WHAT THE TASK REQUIRES:
How many separate lines of the data contain "Science"? Give the count and nothing else.

AVAILABLE DATA:
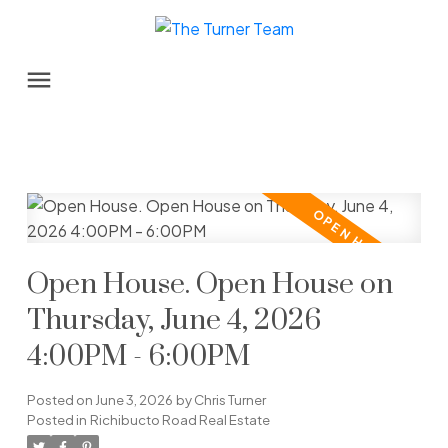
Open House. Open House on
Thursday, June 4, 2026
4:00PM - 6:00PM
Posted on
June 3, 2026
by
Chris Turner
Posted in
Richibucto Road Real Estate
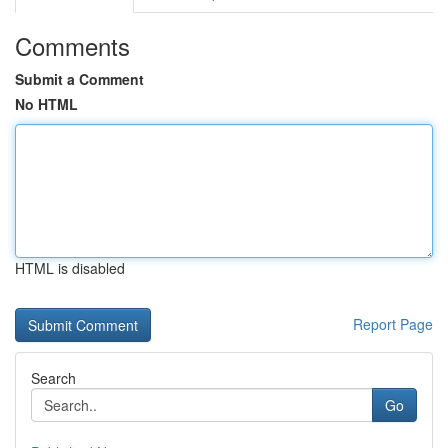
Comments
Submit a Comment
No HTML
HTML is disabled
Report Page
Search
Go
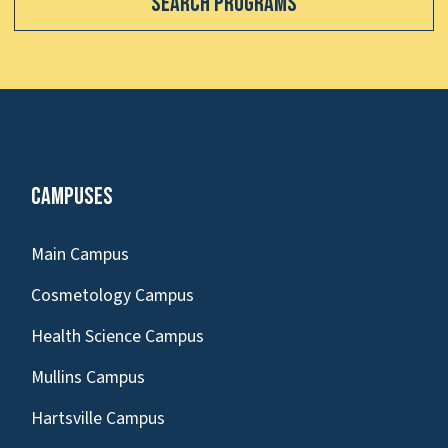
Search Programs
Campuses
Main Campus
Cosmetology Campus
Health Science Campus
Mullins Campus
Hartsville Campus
==
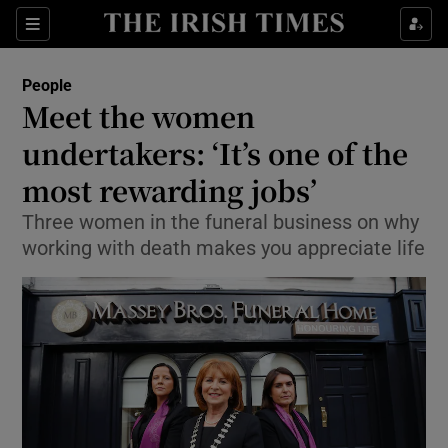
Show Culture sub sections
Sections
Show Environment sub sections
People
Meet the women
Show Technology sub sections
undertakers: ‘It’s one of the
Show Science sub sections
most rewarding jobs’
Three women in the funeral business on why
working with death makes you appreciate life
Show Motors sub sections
* * *
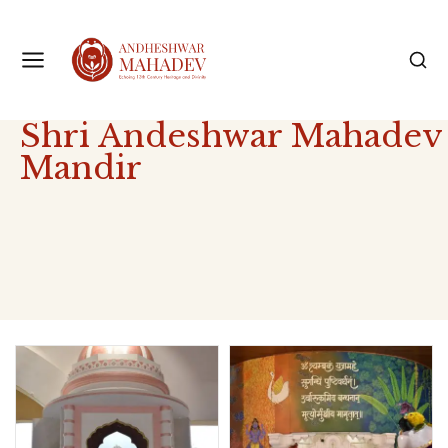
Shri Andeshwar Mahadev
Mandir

SOLUTION FOR THIS TASK:
2